Robert was still clinging to Sarah’s hands. He had started to tremble violently, and tears poured down his face as he burst out passionately, ‘I don’t like it here. I want to go home…I want Nana…I want Mrs Richards. I don’t like it here.’

Immediately his father’s hands dropped from Robert’s shoulders. His face was in shadow as he turned slightly away, his voice harsh and low as he said roughly, ‘Robert, your grandmother is dead. You know that.’

He stopped as Sarah made an instinctive sound of shocked distress.

‘What do you want me to do?’ he challenged her. ‘Lie to him? Pretend that none of it happened…that his mother, her lover and his grandmother are still alive?

‘Come on, Robert. Let’s get you inside, and this time no running away.’

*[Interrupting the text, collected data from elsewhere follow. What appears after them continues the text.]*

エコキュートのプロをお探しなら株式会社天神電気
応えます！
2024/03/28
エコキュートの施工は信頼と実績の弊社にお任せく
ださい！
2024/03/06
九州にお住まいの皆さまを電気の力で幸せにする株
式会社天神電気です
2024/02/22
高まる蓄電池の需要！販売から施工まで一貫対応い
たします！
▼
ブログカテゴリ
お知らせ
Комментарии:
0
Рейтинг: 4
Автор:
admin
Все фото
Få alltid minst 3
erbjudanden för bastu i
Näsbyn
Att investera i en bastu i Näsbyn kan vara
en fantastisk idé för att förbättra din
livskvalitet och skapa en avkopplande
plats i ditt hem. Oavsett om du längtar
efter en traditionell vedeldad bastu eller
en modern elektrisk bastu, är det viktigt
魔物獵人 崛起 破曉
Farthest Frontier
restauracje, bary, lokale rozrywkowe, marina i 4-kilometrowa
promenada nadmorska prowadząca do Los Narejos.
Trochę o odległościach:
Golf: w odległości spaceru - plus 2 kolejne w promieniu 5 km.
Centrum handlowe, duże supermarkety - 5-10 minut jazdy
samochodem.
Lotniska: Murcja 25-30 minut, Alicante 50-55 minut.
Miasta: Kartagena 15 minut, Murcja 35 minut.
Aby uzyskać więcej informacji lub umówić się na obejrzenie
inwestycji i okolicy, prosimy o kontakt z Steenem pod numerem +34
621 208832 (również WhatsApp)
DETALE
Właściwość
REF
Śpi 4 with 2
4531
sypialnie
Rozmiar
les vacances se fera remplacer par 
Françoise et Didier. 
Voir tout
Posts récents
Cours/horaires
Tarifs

As he stood up he took hold of Robert’s arm, firmly taking charge of him, but Robert still clung to Sarah, pleading with her not to leave him.

His father might not be actively unkind to him, but he seemed to have little or no idea of how to deal with him, Sarah recognised as she instinctively tried to soothe Robert’s panic, smoothing the soft hair back off his hot face as she promised, ‘If you’re a good boy and go with your father now, Robert, I’ll come and see you tomorrow if you like.’

‘There’s no need for that.’

She met the look Gray Philips gave her with an equally challenging one of her own.

‘Not according to you,’ she agreed coldly. ‘But Robert—’

‘I don’t want you to leave me. I want you to stay with me,’ Robert said, and burst out crying.

Kneeling down beside him, she tried to comfort him as best she could.

‘I can’t stay now, Robert,’ she told him. ‘My cousin will be wondering where I am, but I promise I’ll come and see you tomorrow.’

She looked defiantly at Gray Philips as she said the words, challenging him to refuse to allow her to see his son, and then, before Gray could say anything to her, and desperately trying to blot out Robert’s tearful pleas to her to stay, she turned her back on both of them and hurried back towards the wooden gate.

CHAPTER TWO

HALF an hour later, as she walked towards her cousin’s house, Sarah was still trembling with a mixture of shock and disbelief. She still could not entirely believe it had all actually happened. That poor little boy. He had been so upset…and his father had been so remote…so…so irritated and impatient…so completely unaware of how to respond to his son’s misery and despair.

Sally was in the garden when Sarah opened the gate, dead-heading her roses.

‘Are you all right?’ she asked with some concern. ‘You look upset.’

Sally was frowning when Sarah had finished explaining to her what had happened.

‘Gray Philips…I’d heard that his son had recently come to live with him. The boy’s mother, Gray’s ex-wife, was killed in a car accident. She was pretty wild, according to local gossip. She was having affairs with other men almost before the ink had dried on their marriage certificate.

‘I never met her, but apparently they separated before the little boy was born. I believe that Gray fought for custody of him, but lost, and that there were difficulties over access, which might explain the child’s apparent antipathy towards his father. It must be very traumatic for him.’

‘Yes, dreadfully,’ Sarah agreed vehemently. ‘The poor little mite was in a terrible state.’

Sally’s eyes rounded.

‘I didn’t mean for the boy, I meant for his father…Gray.’

When Sarah frowned she asked quietly, ‘Think about it. You’ve never been allowed to see your child, never had anything to do with him, and suddenly he’s there living with you…hating you…probably blaming you for his mother’s death. Imagine the state he must have been in when he found out that Robert had gone missing.’

Sarah’s frown deepened. Sally was making her feel quite guilty…as though she had somehow been unfair towards Gray Philips, as though she had deliberately misjudged and condemned him.